● Exercise
Lines to return, exactly: from the line with "X122675000Y-79180000D02*" to the line with "X132975000Y-79097108D02*" in the entries below, both included.

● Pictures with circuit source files
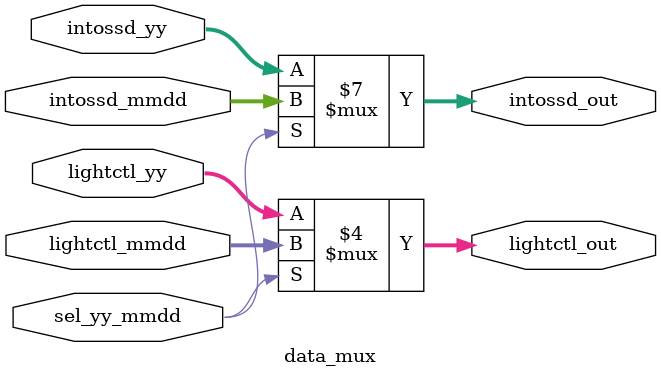
<source format=v>
`timescale 1ns / 1ps


module data_mux(
    sel_yy_mmdd,  // select pm or am
    intossd_yy,
    intossd_mmdd,
    lightctl_yy,
    lightctl_mmdd,
    intossd_out,
    lightctl_out
    );

    input sel_yy_mmdd;
    input [3:0]intossd_yy;
    input [3:0]intossd_mmdd;
    input [3:0]lightctl_yy;
    input [3:0]lightctl_mmdd;

    output reg [3:0]intossd_out;
    output reg [3:0]lightctl_out;

    always @*
        if (sel_yy_mmdd == 0)
        begin
            intossd_out = intossd_yy;
            lightctl_out = lightctl_yy;
        end
        else 
        begin
            intossd_out = intossd_mmdd;
            lightctl_out = lightctl_mmdd;
        end

endmodule


</source>
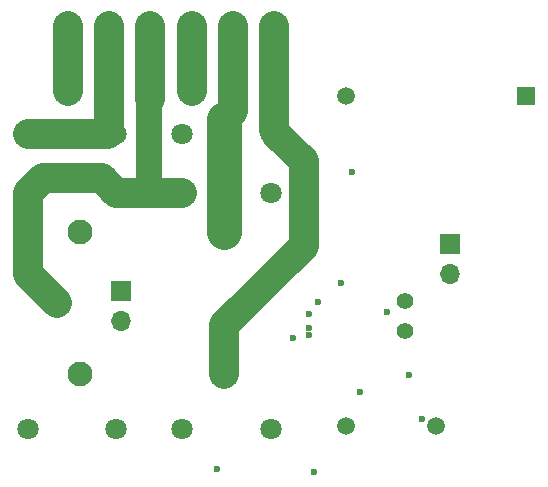
<source format=gbr>
%TF.GenerationSoftware,KiCad,Pcbnew,9.0.0*%
%TF.CreationDate,2025-03-25T19:49:10+01:00*%
%TF.ProjectId,raumtemp_relay,7261756d-7465-46d7-905f-72656c61792e,rev?*%
%TF.SameCoordinates,Original*%
%TF.FileFunction,Copper,L3,Inr*%
%TF.FilePolarity,Positive*%
%FSLAX46Y46*%
G04 Gerber Fmt 4.6, Leading zero omitted, Abs format (unit mm)*
G04 Created by KiCad (PCBNEW 9.0.0) date 2025-03-25 19:49:10*
%MOMM*%
%LPD*%
G01*
G04 APERTURE LIST*
%TA.AperFunction,ComponentPad*%
%ADD10C,1.803400*%
%TD*%
%TA.AperFunction,ComponentPad*%
%ADD11C,1.400000*%
%TD*%
%TA.AperFunction,ComponentPad*%
%ADD12R,1.700000X1.700000*%
%TD*%
%TA.AperFunction,ComponentPad*%
%ADD13O,1.700000X1.700000*%
%TD*%
%TA.AperFunction,ComponentPad*%
%ADD14C,1.800000*%
%TD*%
%TA.AperFunction,ComponentPad*%
%ADD15C,2.100000*%
%TD*%
%TA.AperFunction,ComponentPad*%
%ADD16R,1.508000X1.508000*%
%TD*%
%TA.AperFunction,ComponentPad*%
%ADD17C,1.508000*%
%TD*%
%TA.AperFunction,ViaPad*%
%ADD18C,0.600000*%
%TD*%
%TA.AperFunction,Conductor*%
%ADD19C,2.500000*%
%TD*%
%TA.AperFunction,Conductor*%
%ADD20C,3.000000*%
%TD*%
%TA.AperFunction,Conductor*%
%ADD21C,2.200000*%
%TD*%
G04 APERTURE END LIST*
D10*
%TO.N,Net-(D2-A)*%
%TO.C,K3*%
X135725000Y-99180000D03*
%TO.N,Net-(J1-3)*%
X135725000Y-79180000D03*
%TO.N,Net-(J1-6)*%
X135725000Y-74180000D03*
X143225000Y-74180000D03*
%TO.N,Net-(J1-3)*%
X143225000Y-79180000D03*
%TO.N,+VDC*%
X143225000Y-99180000D03*
%TD*%
%TO.N,Net-(D1-A)*%
%TO.C,K2*%
X122675000Y-99180000D03*
%TO.N,Net-(J1-3)*%
X122675000Y-79180000D03*
%TO.N,Net-(J1-2)*%
X122675000Y-74180000D03*
X130175000Y-74180000D03*
%TO.N,Net-(J1-3)*%
X130175000Y-79180000D03*
%TO.N,+VDC*%
X130175000Y-99180000D03*
%TD*%
D11*
%TO.N,+VDC*%
%TO.C,JP1*%
X154625000Y-90830000D03*
%TO.N,+3V3*%
X154625000Y-88290000D03*
%TD*%
D12*
%TO.N,+3V3*%
%TO.C,J3*%
X158425000Y-83480000D03*
D13*
%TO.N,GND*%
X158425000Y-86020000D03*
%TD*%
D12*
%TO.N,Net-(J2-Pin_1)*%
%TO.C,J2*%
X130524656Y-87480000D03*
D13*
%TO.N,Net-(J2-Pin_2)*%
X130524656Y-90020000D03*
%TD*%
D14*
%TO.N,Net-(J1-1)*%
%TO.C,J1*%
X126036723Y-70200000D03*
X126036723Y-64700000D03*
%TO.N,Net-(J1-2)*%
X129536723Y-70200000D03*
X129536723Y-64700000D03*
%TO.N,Net-(J1-3)*%
X133036723Y-70200000D03*
X133036723Y-64700000D03*
%TO.N,Net-(J1-4)*%
X136536723Y-70200000D03*
X136536723Y-64700000D03*
%TO.N,Net-(J1-5)*%
X140036723Y-70200000D03*
X140036723Y-64700000D03*
%TO.N,Net-(J1-6)*%
X143536723Y-70200000D03*
X143536723Y-64700000D03*
%TD*%
D15*
%TO.N,+VDC*%
%TO.C,K1*%
X127125000Y-94480000D03*
%TO.N,Net-(D1-A)*%
X127125000Y-82480000D03*
%TO.N,Net-(J1-3)*%
X125125000Y-88480000D03*
%TO.N,Net-(J1-6)*%
X139325000Y-94480000D03*
%TO.N,Net-(J1-5)*%
X139325000Y-82480000D03*
%TD*%
D16*
%TO.N,Net-(J1-3)*%
%TO.C,PS1*%
X164864545Y-70981894D03*
D17*
%TO.N,Net-(J1-1)*%
X149624545Y-70981894D03*
%TO.N,GND*%
X149624545Y-98921894D03*
%TO.N,+VDC*%
X157244545Y-98921894D03*
%TD*%
D18*
%TO.N,+VDC*%
X153050000Y-89255000D03*
X147275000Y-88430000D03*
X146475000Y-89380000D03*
%TO.N,GND*%
X146475000Y-90580000D03*
X146475000Y-91230000D03*
X145125000Y-91430000D03*
X150825000Y-95980000D03*
X149225000Y-86780000D03*
X150125000Y-77380000D03*
%TO.N,+VDC*%
X156025000Y-98280000D03*
X154925000Y-94580000D03*
%TO.N,Net-(J2-Pin_2)*%
X146925000Y-102780000D03*
%TO.N,Net-(J2-Pin_1)*%
X138725000Y-102580000D03*
%TD*%
D19*
%TO.N,Net-(J1-3)*%
X128925000Y-77930000D02*
X130092108Y-79097108D01*
X130092108Y-79097108D02*
X130175000Y-79097108D01*
X122675000Y-79180000D02*
X123925000Y-77930000D01*
X123925000Y-77930000D02*
X128925000Y-77930000D01*
%TO.N,Net-(J1-6)*%
X146025000Y-83680000D02*
X146025000Y-76480000D01*
X146025000Y-76480000D02*
X143725000Y-74180000D01*
X139325000Y-90380000D02*
X146025000Y-83680000D01*
X139325000Y-94480000D02*
X139325000Y-90380000D01*
%TO.N,Net-(J1-2)*%
X129536723Y-70200000D02*
X129536723Y-74091723D01*
%TO.N,Net-(J1-6)*%
X143536723Y-70518297D02*
X143536723Y-73868277D01*
X143536723Y-65018297D02*
X143536723Y-70518297D01*
%TO.N,Net-(J1-2)*%
X122675000Y-74180000D02*
X129448446Y-74180000D01*
%TO.N,Net-(J1-5)*%
X140036723Y-72218277D02*
X140036723Y-65018297D01*
%TO.N,Net-(J1-4)*%
X136536723Y-65018297D02*
X136536723Y-70518297D01*
%TO.N,Net-(J1-1)*%
X126036723Y-65018297D02*
X126036723Y-70518297D01*
%TO.N,Net-(J1-5)*%
X139325000Y-72930000D02*
X140036723Y-72218277D01*
D20*
X139325000Y-82480000D02*
X139325000Y-72930000D01*
D19*
%TO.N,Net-(J1-2)*%
X129448446Y-74180000D02*
X129536723Y-74091723D01*
X129536723Y-65018297D02*
X129536723Y-70518297D01*
%TO.N,Net-(J1-3)*%
X133036723Y-79168277D02*
X133025000Y-79180000D01*
X122675000Y-86030000D02*
X122675000Y-79180000D01*
X133036723Y-70200000D02*
X133036723Y-71230000D01*
X133036723Y-65018297D02*
X133036723Y-70518297D01*
X132975000Y-79097108D02*
X133036723Y-79097108D01*
X125125000Y-88480000D02*
X122675000Y-86030000D01*
X133025000Y-79180000D02*
X135725000Y-79180000D01*
D21*
X132975000Y-71291723D02*
X132975000Y-79097108D01*
X133036723Y-71230000D02*
X132975000Y-71291723D01*
D19*
X130175000Y-79180000D02*
X135725000Y-79180000D01*
%TD*%
M02*

</source>
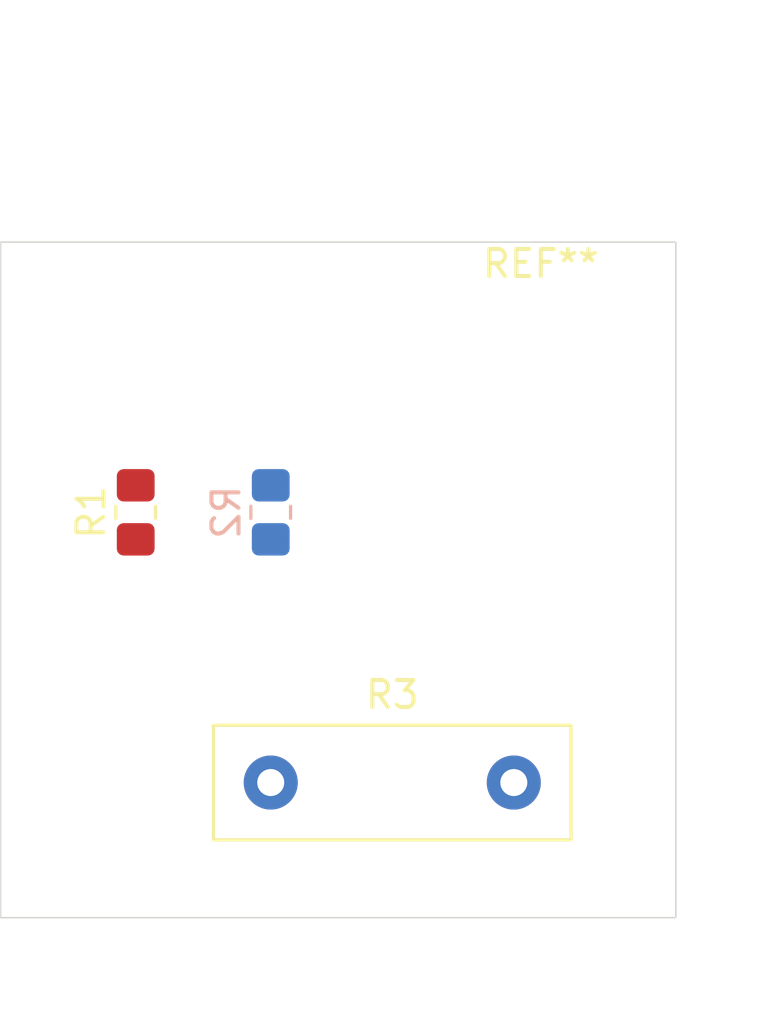
<source format=kicad_pcb>
(kicad_pcb (version 20221018) (generator pcbnew)

  (general
    (thickness 1.6)
  )

  (paper "A4")
  (layers
    (0 "F.Cu" signal)
    (31 "B.Cu" signal)
    (32 "B.Adhes" user "B.Adhesive")
    (33 "F.Adhes" user "F.Adhesive")
    (34 "B.Paste" user)
    (35 "F.Paste" user)
    (36 "B.SilkS" user "B.Silkscreen")
    (37 "F.SilkS" user "F.Silkscreen")
    (38 "B.Mask" user)
    (39 "F.Mask" user)
    (40 "Dwgs.User" user "User.Drawings")
    (41 "Cmts.User" user "User.Comments")
    (42 "Eco1.User" user "User.Eco1")
    (43 "Eco2.User" user "User.Eco2")
    (44 "Edge.Cuts" user)
    (45 "Margin" user)
    (46 "B.CrtYd" user "B.Courtyard")
    (47 "F.CrtYd" user "F.Courtyard")
    (48 "B.Fab" user)
    (49 "F.Fab" user)
  )

  (setup
    (pad_to_mask_clearance 0)
    (pcbplotparams
      (layerselection 0x00010fc_ffffffff)
      (plot_on_all_layers_selection 0x0000000_00000000)
      (disableapertmacros false)
      (usegerberextensions false)
      (usegerberattributes false)
      (usegerberadvancedattributes false)
      (creategerberjobfile false)
      (dashed_line_dash_ratio 12.000000)
      (dashed_line_gap_ratio 3.000000)
      (svgprecision 6)
      (plotframeref false)
      (viasonmask false)
      (mode 1)
      (useauxorigin false)
      (hpglpennumber 1)
      (hpglpenspeed 20)
      (hpglpendiameter 15.000000)
      (dxfpolygonmode true)
      (dxfimperialunits true)
      (dxfusepcbnewfont true)
      (psnegative false)
      (psa4output false)
      (plotreference true)
      (plotvalue true)
      (plotinvisibletext false)
      (sketchpadsonfab false)
      (subtractmaskfromsilk false)
      (outputformat 1)
      (mirror false)
      (drillshape 1)
      (scaleselection 1)
      (outputdirectory "")
    )
  )

  (net 0 "")

  (footprint "Resistor_SMD:R_0805_2012Metric_Pad1.20x1.40mm_HandSolder" (layer "F.Cu") (at 105 35 90))

  (footprint "Resistor_THT:R_Box_L13.0mm_W4.0mm_P9.00mm" (layer "F.Cu") (at 110 45))

  (footprint "MountingHole:MountingHole_2.1mm" (layer "F.Cu") (at 120 29))

  (footprint "Resistor_SMD:R_0805_2012Metric_Pad1.20x1.40mm_HandSolder" (layer "B.Cu") (at 110 35 -90))

  (gr_line (start 100 25) (end 100 50)
    (stroke (width 0.05) (type solid)) (layer "Edge.Cuts") (tstamp 00000000-0000-0000-0000-00005ea7192f))
  (gr_line (start 125 25) (end 125 50)
    (stroke (width 0.05) (type solid)) (layer "Edge.Cuts") (tstamp 00000000-0000-0000-0000-00005ea76efc))
  (gr_line (start 100 25) (end 125 25)
    (stroke (width 0.05) (type solid)) (layer "Edge.Cuts") (tstamp 00000000-0000-0000-0000-00005ea76f1d))
  (gr_line (start 100 50) (end 125 50)
    (stroke (width 0.05) (type solid)) (layer "Edge.Cuts") (tstamp eb88665f-f4a5-4024-9e6d-ee323df0995d))

)

</source>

● Exercise solution
X122675000Y-79180000D02*
X123925000Y-77930000D01*
X123925000Y-77930000D02*
X128925000Y-77930000D01*
%TO.N,Net-(J1-6)*%
X146025000Y-83680000D02*
X146025000Y-76480000D01*
X146025000Y-76480000D02*
X143725000Y-74180000D01*
X139325000Y-90380000D02*
X146025000Y-83680000D01*
X139325000Y-94480000D02*
X139325000Y-90380000D01*
%TO.N,Net-(J1-2)*%
X129536723Y-70200000D02*
X129536723Y-74091723D01*
%TO.N,Net-(J1-6)*%
X143536723Y-70518297D02*
X143536723Y-73868277D01*
X143536723Y-65018297D02*
X143536723Y-70518297D01*
%TO.N,Net-(J1-2)*%
X122675000Y-74180000D02*
X129448446Y-74180000D01*
%TO.N,Net-(J1-5)*%
X140036723Y-72218277D02*
X140036723Y-65018297D01*
%TO.N,Net-(J1-4)*%
X136536723Y-65018297D02*
X136536723Y-70518297D01*
%TO.N,Net-(J1-1)*%
X126036723Y-65018297D02*
X126036723Y-70518297D01*
%TO.N,Net-(J1-5)*%
X139325000Y-72930000D02*
X140036723Y-72218277D01*
D20*
X139325000Y-82480000D02*
X139325000Y-72930000D01*
D19*
%TO.N,Net-(J1-2)*%
X129448446Y-74180000D02*
X129536723Y-74091723D01*
X129536723Y-65018297D02*
X129536723Y-70518297D01*
%TO.N,Net-(J1-3)*%
X133036723Y-79168277D02*
X133025000Y-79180000D01*
X122675000Y-86030000D02*
X122675000Y-79180000D01*
X133036723Y-70200000D02*
X133036723Y-71230000D01*
X133036723Y-65018297D02*
X133036723Y-70518297D01*
X132975000Y-79097108D02*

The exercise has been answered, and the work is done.